**Work required:** Go through the records below and write each one out again unchanged.

**Records shown:**

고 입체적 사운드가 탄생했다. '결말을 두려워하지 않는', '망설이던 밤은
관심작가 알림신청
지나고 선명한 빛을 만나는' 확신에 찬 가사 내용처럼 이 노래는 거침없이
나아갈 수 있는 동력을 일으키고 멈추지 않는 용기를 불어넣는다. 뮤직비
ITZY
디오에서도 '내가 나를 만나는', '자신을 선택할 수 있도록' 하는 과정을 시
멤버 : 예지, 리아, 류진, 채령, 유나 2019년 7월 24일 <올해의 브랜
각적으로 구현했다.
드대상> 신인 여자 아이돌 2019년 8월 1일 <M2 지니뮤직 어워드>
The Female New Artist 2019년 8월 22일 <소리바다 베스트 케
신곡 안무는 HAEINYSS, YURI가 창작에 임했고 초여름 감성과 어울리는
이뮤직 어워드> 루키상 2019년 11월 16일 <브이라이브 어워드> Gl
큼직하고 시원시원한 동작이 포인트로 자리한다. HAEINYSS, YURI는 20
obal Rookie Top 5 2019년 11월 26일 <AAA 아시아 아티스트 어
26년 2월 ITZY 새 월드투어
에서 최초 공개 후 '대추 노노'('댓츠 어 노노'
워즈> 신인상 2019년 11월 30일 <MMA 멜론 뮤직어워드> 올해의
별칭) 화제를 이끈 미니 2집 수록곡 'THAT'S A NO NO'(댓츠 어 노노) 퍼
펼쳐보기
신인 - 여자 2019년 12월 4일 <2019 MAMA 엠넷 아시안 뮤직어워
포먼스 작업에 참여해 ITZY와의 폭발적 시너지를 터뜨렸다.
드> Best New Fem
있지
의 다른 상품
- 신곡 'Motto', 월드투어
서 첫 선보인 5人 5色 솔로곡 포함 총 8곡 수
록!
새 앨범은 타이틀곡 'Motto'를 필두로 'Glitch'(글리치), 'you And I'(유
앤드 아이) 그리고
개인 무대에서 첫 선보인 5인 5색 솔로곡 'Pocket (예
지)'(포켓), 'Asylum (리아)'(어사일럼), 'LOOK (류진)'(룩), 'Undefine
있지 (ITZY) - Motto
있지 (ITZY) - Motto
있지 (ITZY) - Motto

**Expected answer:**
고 입체적 사운드가 탄생했다. '결말을 두려워하지 않는', '망설이던 밤은
관심작가 알림신청
지나고 선명한 빛을 만나는' 확신에 찬 가사 내용처럼 이 노래는 거침없이
나아갈 수 있는 동력을 일으키고 멈추지 않는 용기를 불어넣는다. 뮤직비
ITZY
디오에서도 '내가 나를 만나는', '자신을 선택할 수 있도록' 하는 과정을 시
멤버 : 예지, 리아, 류진, 채령, 유나 2019년 7월 24일 <올해의 브랜
각적으로 구현했다.
드대상> 신인 여자 아이돌 2019년 8월 1일 <M2 지니뮤직 어워드>
The Female New Artist 2019년 8월 22일 <소리바다 베스트 케
신곡 안무는 HAEINYSS, YURI가 창작에 임했고 초여름 감성과 어울리는
이뮤직 어워드> 루키상 2019년 11월 16일 <브이라이브 어워드> Gl
큼직하고 시원시원한 동작이 포인트로 자리한다. HAEINYSS, YURI는 20
obal Rookie Top 5 2019년 11월 26일 <AAA 아시아 아티스트 어
26년 2월 ITZY 새 월드투어
에서 최초 공개 후 '대추 노노'('댓츠 어 노노'
워즈> 신인상 2019년 11월 30일 <MMA 멜론 뮤직어워드> 올해의
별칭) 화제를 이끈 미니 2집 수록곡 'THAT'S A NO NO'(댓츠 어 노노) 퍼
펼쳐보기
신인 - 여자 2019년 12월 4일 <2019 MAMA 엠넷 아시안 뮤직어워
포먼스 작업에 참여해 ITZY와의 폭발적 시너지를 터뜨렸다.
드> Best New Fem
있지
의 다른 상품
- 신곡 'Motto', 월드투어
서 첫 선보인 5人 5色 솔로곡 포함 총 8곡 수
록!
새 앨범은 타이틀곡 'Motto'를 필두로 'Glitch'(글리치), 'you And I'(유
앤드 아이) 그리고
개인 무대에서 첫 선보인 5인 5색 솔로곡 'Pocket (예
지)'(포켓), 'Asylum (리아)'(어사일럼), 'LOOK (류진)'(룩), 'Undefine
있지 (ITZY) - Motto
있지 (ITZY) - Motto
있지 (ITZY) - Motto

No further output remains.